Так размышлял Иван Иванович, бросая косые взгляды на счетчик, а он щелкал, как настенные ходики, только в десять раз быстрее.

Если старик действительно зарыл клад, тогда не оберешься. Затаскают свидетелем. Шутка ли, в наши-то дни…

Лес давно кончился. За окном расстилались вспаханные пригородные поля. Вдалеке, с правой стороны, показалась черная точка. Она быстро приближалась, превращалась в будку автоинспекции. Шофер сбавил скорость. И вот уже стал виден стоявший у будки желтый мотоцикл и милиционер у обочины, в комбинезоне, с полосатым жезлом в руках.

Потом, уже спустя много времени, Иван Иванович ничего толком объяснить себе не мог: как же это все случилось. Но он точно запомнил: неведомая сверхъестественная сила словно свинцом налила руки, помутила рассудок, и он, как будто бы сбросил скорость, стал притормаживать.

Лицо старика окаменело, черты заострились.

…И тут они встретились взглядами — таксист и старик… И этот взгляд старика! Иван Иванович почти физически ощутил его тяжесть, его жесткую проницательность; в нем было что-то такое, что надо увидеть и почувствовать самому. И таксист испытал неприятное ощущение, словно укололи его иглой сквозь пижонский фирменный пиджак.

Машина, поспешно набирая скорость, как-то особенно легко понеслась по асфальту.

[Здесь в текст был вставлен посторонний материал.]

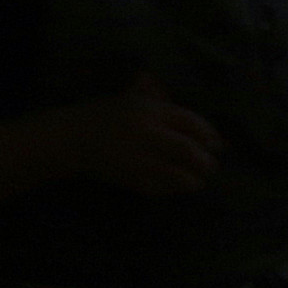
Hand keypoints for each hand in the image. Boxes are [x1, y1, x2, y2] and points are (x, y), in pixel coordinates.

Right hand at [42, 76, 225, 194]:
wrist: (69, 138)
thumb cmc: (103, 115)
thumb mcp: (130, 99)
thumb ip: (160, 99)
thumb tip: (190, 113)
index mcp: (148, 110)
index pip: (191, 122)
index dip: (209, 134)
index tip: (217, 143)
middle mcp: (145, 133)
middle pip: (189, 150)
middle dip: (206, 160)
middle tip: (211, 165)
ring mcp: (138, 158)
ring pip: (179, 174)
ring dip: (194, 179)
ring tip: (198, 179)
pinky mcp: (131, 179)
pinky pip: (163, 188)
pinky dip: (174, 188)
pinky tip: (177, 185)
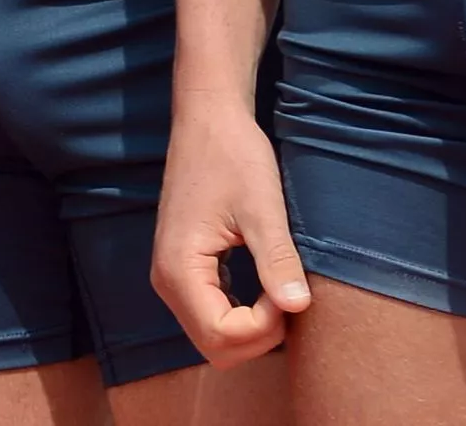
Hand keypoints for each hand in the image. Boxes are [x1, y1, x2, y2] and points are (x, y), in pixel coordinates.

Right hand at [151, 100, 312, 366]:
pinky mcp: (183, 269)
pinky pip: (210, 314)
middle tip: (287, 294)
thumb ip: (277, 259)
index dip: (263, 327)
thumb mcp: (262, 207)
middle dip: (258, 335)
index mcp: (179, 268)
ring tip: (279, 289)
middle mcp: (167, 281)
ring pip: (212, 336)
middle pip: (215, 346)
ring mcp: (171, 277)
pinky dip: (241, 316)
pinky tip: (264, 288)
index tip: (287, 290)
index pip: (221, 336)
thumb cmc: (233, 155)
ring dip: (250, 328)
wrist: (208, 118)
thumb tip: (298, 306)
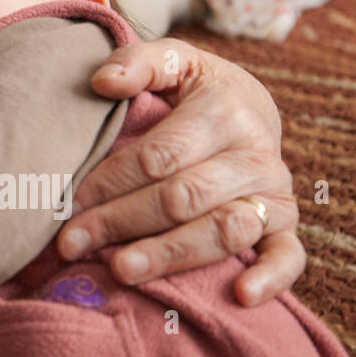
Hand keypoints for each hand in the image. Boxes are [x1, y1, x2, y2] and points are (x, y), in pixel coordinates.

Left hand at [58, 37, 302, 306]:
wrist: (251, 107)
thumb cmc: (195, 88)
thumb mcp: (173, 61)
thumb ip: (139, 62)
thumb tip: (102, 81)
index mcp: (222, 112)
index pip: (157, 156)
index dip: (109, 182)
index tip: (67, 204)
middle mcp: (253, 155)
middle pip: (182, 197)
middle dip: (121, 222)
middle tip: (71, 243)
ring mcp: (273, 193)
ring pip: (224, 231)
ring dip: (171, 254)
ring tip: (120, 270)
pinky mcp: (287, 225)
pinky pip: (288, 256)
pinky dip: (270, 278)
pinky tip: (240, 295)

А старик уставился прямо перед собой, на ровный асфальт, убегающий под колеса. Спокойно! Спокойно! Не надо думать о сердце. Все образуется! Все образуется! Оживут по весне черные поля, и пройдут по теплой земле в боевом порядке трактора; лес оденется новой листвой, и все будет, как всегда. И какой-нибудь новый жилец выйдет на кухню, прислонится лбом к стеклу и будет чувствовать себя, как на вертолете, зависшем над землей. А может быть, и ничего не будет чувствовать — поведет вокруг молодым пустым взглядом и скажет: какая скукота.